I love ranch dressing. Love. Like as much as I love popcorn. Yes, that much.
When I started to become a label ingredient reader, there were a lot of ingredients that I couldn't pronounce on the bottles of ranch dressing. I'm to the point now where if I can't pronounce an ingredient, I don't purchase it. I could go the organic ranch route, but it's pretty pricey and couldn't bring myself to pay $5 for a small bottle.
I could also have switched to the oil based dressings. But I just can't bring myself to cross over the dressing fence to the other side. Maybe the greens are tastier on the oil side, but I'm perfectly happy on my side with my ranch.

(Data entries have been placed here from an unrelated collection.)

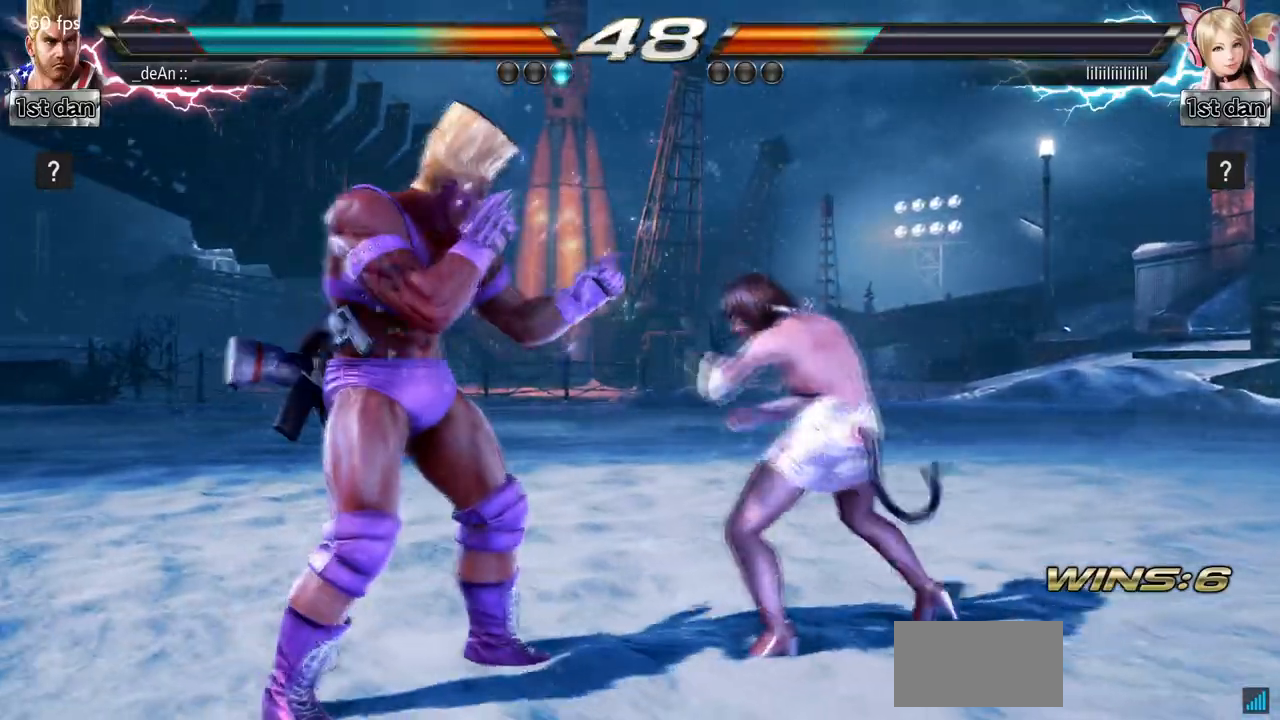
{"buttons": [], "left_stick": "center", "events": [[167, "SQUARE", "down"], [267, "TRIANGLE", "down"], [400, "SQUARE", "up"], [433, "TRIANGLE", "up"]]}
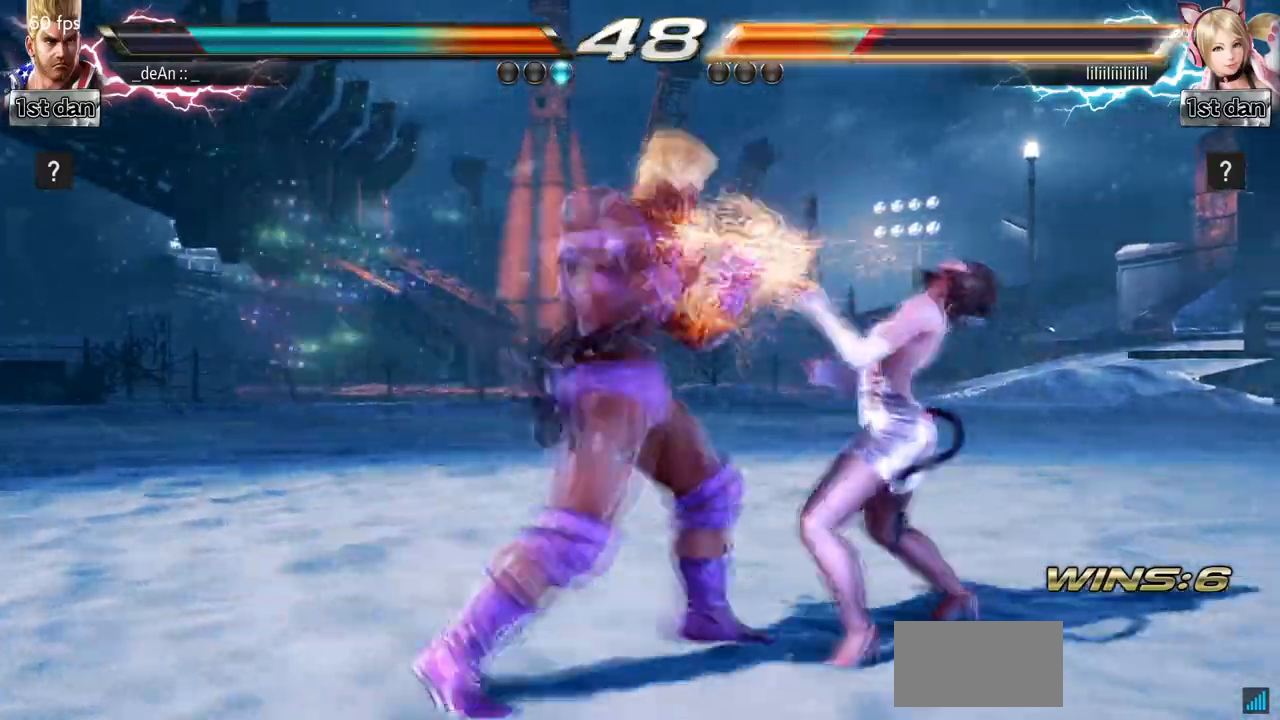
{"buttons": ["TRIANGLE"], "left_stick": "center", "events": [[300, "CROSS", "down"], [433, "TRIANGLE", "down"], [467, "CROSS", "up"]]}
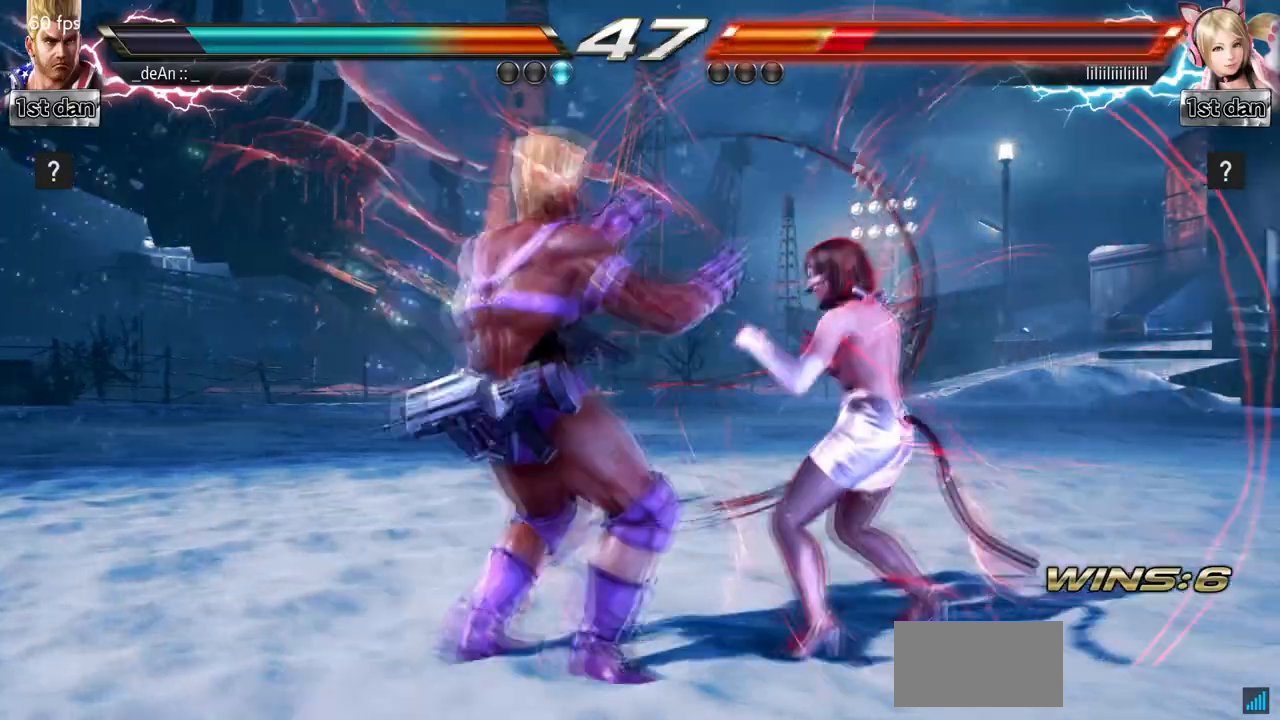
{"buttons": [], "left_stick": "left", "events": [[33, "TRIANGLE", "up"], [300, "left_stick", "left"], [367, "CROSS", "down"], [467, "CROSS", "up"]]}
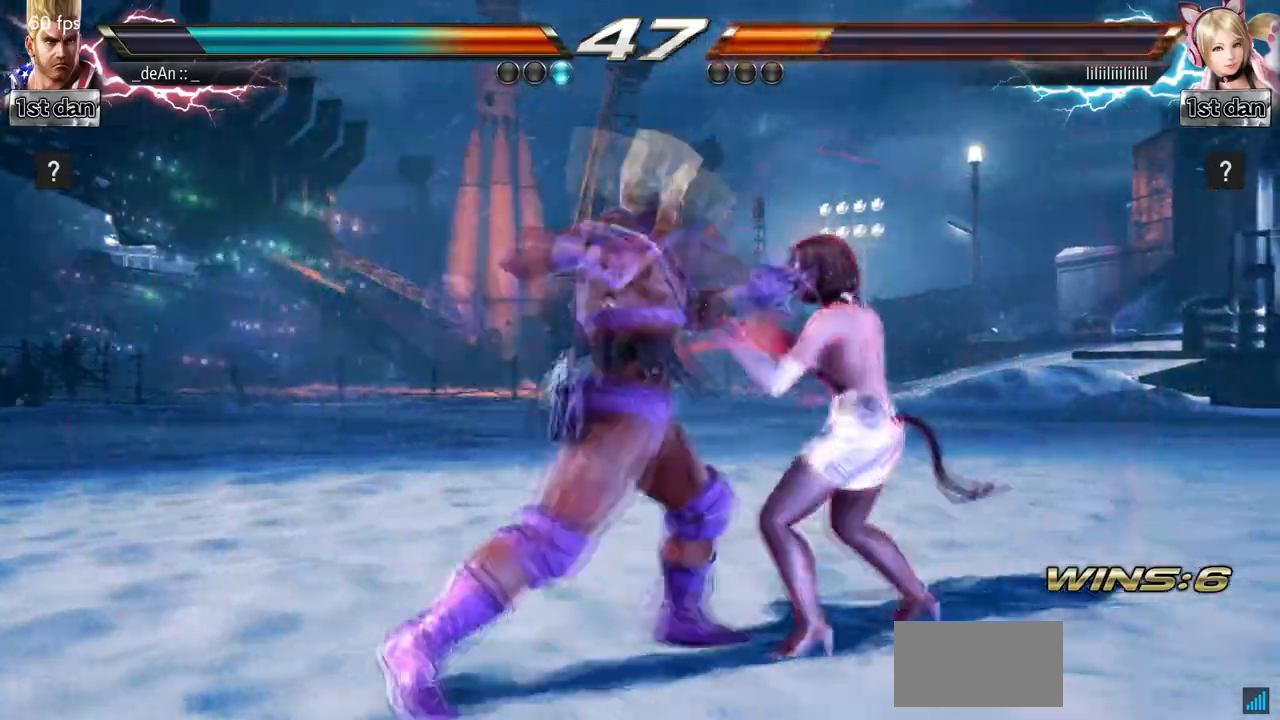
{"buttons": ["CROSS"], "left_stick": "left", "events": [[33, "CROSS", "down"], [133, "CROSS", "up"], [167, "CROSS", "down"], [267, "CROSS", "up"], [300, "CROSS", "down"], [400, "CROSS", "up"], [467, "CROSS", "down"]]}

Enter homemade ranch dressing. Um, yes please!! I can pronounce all the ingredients and actually know exactly what is going into it. Perfect! I found this recipe while reading one of my favorite food blogs, Annie's Eats. She's one of my go-to gals for many recipes. I knew I had to try this ranch dressing and try it I did. Now it's half gone. To make it on the "healthier" side, I used all organic ingredients. And I found an organic light canola mayo that uses expeller pressed oil (oil straight from the nut) instead of a modified type of mayo. Turned out fantastic.
courtesy of Annie's Eats
¾ cup mayonnaise (I use light)
¾ cup sour cream (I use light)
1 tbsp. olive oil
1 tbsp. lemon juice
¼-1 cup buttermilk (I use the full cup)
1 small bunch chives
Small handful parsley
1 clove garlic, chopped
½ tsp. kosher salt
Freshly ground black pepper
Combine all of the ingredients in a blender or food processor starting with ¼ cup of the buttermilk and blend for 10 seconds. Check the consistency and taste and blend in additional buttermilk as desired. Taste and adjust seasonings as necessary. Store in an airtight container in the refrigerator.
Note: For all those asking how long this keeps, I don’t know exactly since I’m not a food scientist. I would imagine as long as any of the separate components might keep in the refrigerator. Mine kept at least two weeks before we had used it all.